The New York Times reports that the Islamic Republic seeks to attain this goal by “promoting its expertise to a global audience, hoping to attract transgender foreigners with the promise of inexpensive surgeries packaged with luxury hotel stays and sightseeing tours.” This has resulted in a plethora of medical tourism companies pushing nose jobs, hair transplants, vaginoplasties, mastectomies, and penis constructions through polished English-language websites.

“We handle everything from start to finish, providing the best medical services to ensure a stress-free experience,” said Farideh Najafi, a manager of two medical tourism companies, MabnaTrip and MedPalTrip. “This includes booking hotels, hospitals, transportation, and more,” she continued.
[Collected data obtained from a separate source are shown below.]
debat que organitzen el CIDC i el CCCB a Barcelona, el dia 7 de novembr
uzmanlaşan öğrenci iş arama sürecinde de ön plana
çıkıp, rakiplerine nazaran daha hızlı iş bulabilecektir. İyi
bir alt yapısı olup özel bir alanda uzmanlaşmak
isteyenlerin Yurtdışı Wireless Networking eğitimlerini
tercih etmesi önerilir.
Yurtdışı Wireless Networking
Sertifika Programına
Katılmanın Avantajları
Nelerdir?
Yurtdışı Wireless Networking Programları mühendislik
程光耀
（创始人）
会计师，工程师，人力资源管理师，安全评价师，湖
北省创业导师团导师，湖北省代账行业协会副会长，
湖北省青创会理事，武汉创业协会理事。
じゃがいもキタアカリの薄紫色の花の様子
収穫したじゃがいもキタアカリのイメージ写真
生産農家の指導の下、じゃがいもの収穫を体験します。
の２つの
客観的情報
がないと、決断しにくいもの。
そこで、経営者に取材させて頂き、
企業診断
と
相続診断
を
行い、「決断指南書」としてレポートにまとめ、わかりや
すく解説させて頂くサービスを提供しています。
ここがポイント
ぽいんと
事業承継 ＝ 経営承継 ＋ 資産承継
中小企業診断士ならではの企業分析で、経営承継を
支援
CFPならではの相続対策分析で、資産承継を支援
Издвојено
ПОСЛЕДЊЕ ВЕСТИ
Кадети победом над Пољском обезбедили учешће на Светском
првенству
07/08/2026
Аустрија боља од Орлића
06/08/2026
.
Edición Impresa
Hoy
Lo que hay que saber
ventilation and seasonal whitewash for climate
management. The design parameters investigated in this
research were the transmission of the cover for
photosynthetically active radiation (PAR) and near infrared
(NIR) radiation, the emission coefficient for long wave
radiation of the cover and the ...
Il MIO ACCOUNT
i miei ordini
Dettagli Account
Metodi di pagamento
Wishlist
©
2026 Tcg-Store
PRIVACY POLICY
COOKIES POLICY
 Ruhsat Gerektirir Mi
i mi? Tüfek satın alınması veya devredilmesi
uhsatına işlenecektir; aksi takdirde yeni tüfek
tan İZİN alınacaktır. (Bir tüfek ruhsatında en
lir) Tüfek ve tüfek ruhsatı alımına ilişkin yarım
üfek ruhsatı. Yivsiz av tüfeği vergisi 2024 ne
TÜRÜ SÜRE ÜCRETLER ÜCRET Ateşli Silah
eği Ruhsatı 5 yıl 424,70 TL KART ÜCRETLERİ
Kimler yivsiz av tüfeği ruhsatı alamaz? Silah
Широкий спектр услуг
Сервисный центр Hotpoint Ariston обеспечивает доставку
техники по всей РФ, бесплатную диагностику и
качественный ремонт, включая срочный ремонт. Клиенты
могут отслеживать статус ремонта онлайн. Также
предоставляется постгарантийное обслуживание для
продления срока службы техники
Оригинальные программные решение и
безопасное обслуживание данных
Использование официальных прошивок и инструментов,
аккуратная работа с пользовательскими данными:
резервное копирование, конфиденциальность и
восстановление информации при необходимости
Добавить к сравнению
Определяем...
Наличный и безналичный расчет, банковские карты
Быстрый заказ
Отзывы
But even the Times admits that despite the country’s glittering appeal to the “trans” community, it “belies the abusive history of the operations and the grim reality for most L.G.B.T.Q. people there.” The Times continues, “In Iran, gay men and lesbians can be punished by public flogging and the death penalty. As a result, the United Nations Human Rights Council found, many gay and lesbian Iranians who are not trans are ‘pressured into undergoing gender reassignment surgery without their free consent.’” This makes much more sense in light of the fact that Iran is one of the most anti-homosexual countries in the world. There are no gay people in Iran, just people born in the wrong bodies. It also comes as no surprise that a nation where a violent religion is venerated would have no qualms about supporting and committing violence against perfectly healthy bodies.

Iran’s history with “trans” surgery stems from a fatwa, a formal legal ruling, issued in the 1980s by the Ayatollah Ruhollah Khomeini, the founding supreme leader of the Islamic Republic. He declared that “transgender” individuals could gain legal recognition of the gender with which they identified, but only on the condition that they underwent transition surgery. The Times elaborated, “Iranians who do not adhere to traditional norms of masculinity and femininity — including trans people who do not want surgery — are subject to violence, extortion or are pressured into operations.”

Despite this reality, due to Iran’s — pardon the pun — cut-rate prices, it is drawing people from all over the globe, but most are coming from neighboring countries where such treatments are strictly forbidden. “In the United States, the cost of surgery is around $45,000, and in Thailand, it’s approximately $30,000,” according to the website of one operator, IranMedTour. “However, the cost of gender confirmation surgery in Iran is lower, with prices less than $12,000.“ Other procedures at government hospitals are advertised for as low as $4,500.

Leaving aside the tantalizing price tag, “trans” surgeries are complex operations that have a questionable track record in Iran. Even in the United States, myriad complications occur with these experimental mutilations. A UN report on transition surgeries in Iran from 2015 described botched procedures that led to complications like “severe bleeding, severe infection, scarring, chronic pain, and abnormally shaped or located sexual organs.” The tour companies also give patients false hope by advertising turnaround times that are impossible, as short as one week. Doctors know these operations take months of planning. The Times says, “Dr. Shahryar Cohanzad, a urologist in Tehran who has performed around 300 transition surgeries, said the companies’ aim to perform as many procedures as quickly as possible was unsafe.”

Regardless of the reason, it’s no surprise that a nation with a long history of inciting and funding terrorism is continuing to commit these evil and heinous atrocities. It’s just as wrong for our nation to allow this violence to occur within our borders, although we have many brave people fighting against it. The difference is that we live in a country where we are free to fight and overcome this wrong. In contrast, Iran is enslaved to a religion that puts ideology before the individual and celebrates violence against any other way of believing, which is — ironically — no different than the trans religion.